WWW2026

SEER: Set Encoding for Efficient Representation in Large-Scale E-commerce

Yining Lin, Yuming Shen, Yipeng Zhang, Canran Xu

摘要

Large Language Models (LLMs) perform well across many tasks but degrade when processing large collections of repetitive or highly similar inputs, a common scenario in applications such as near-duplicate search results and large e-commerce catalogs. In these settings, concatenation-based approaches—long-context prompting and supervised fine-tuning—suffer from attention saturation and diminished signal-to-noise ratio, causing models to miss subtle but important distinctions as input size grows. We introduce SEER (Set Encoding for Efficient Representation), a framework that enables LLMs to handle massive sets of near-duplicate items through a single learned token.

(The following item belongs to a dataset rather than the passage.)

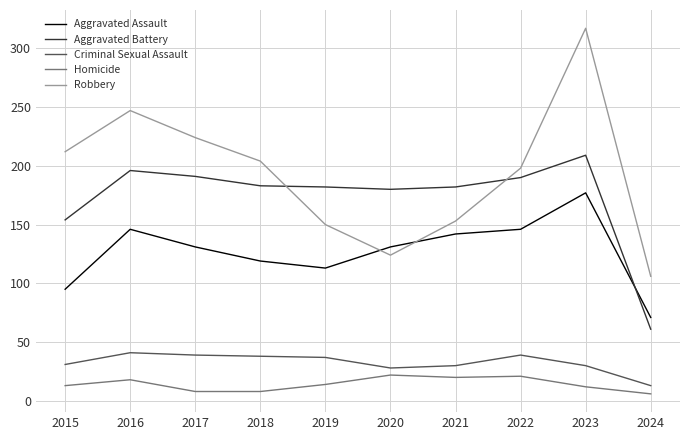

Which series has the largest range (max minus min)?

Robbery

SEER first encodes individual items with a pretrained embedding model, then aggregates them using an adapter that captures inter-item relationships and preserves fine-grained differences while mitigating redundancy. To ensure both discriminative and generative capabilities, we propose a multi-task alignment strategy that supervises set-level descriptions across multiple semantic dimensions. Experiments on a large-scale e-commerce dataset demonstrate that SEER substantially outperforms in-context and fine-tuned LLM baselines, maintaining stable performance even when processing thousands of highly similar items. These results establish SEER as an effective and scalable approach for LLM processing of dense, redundant input sets.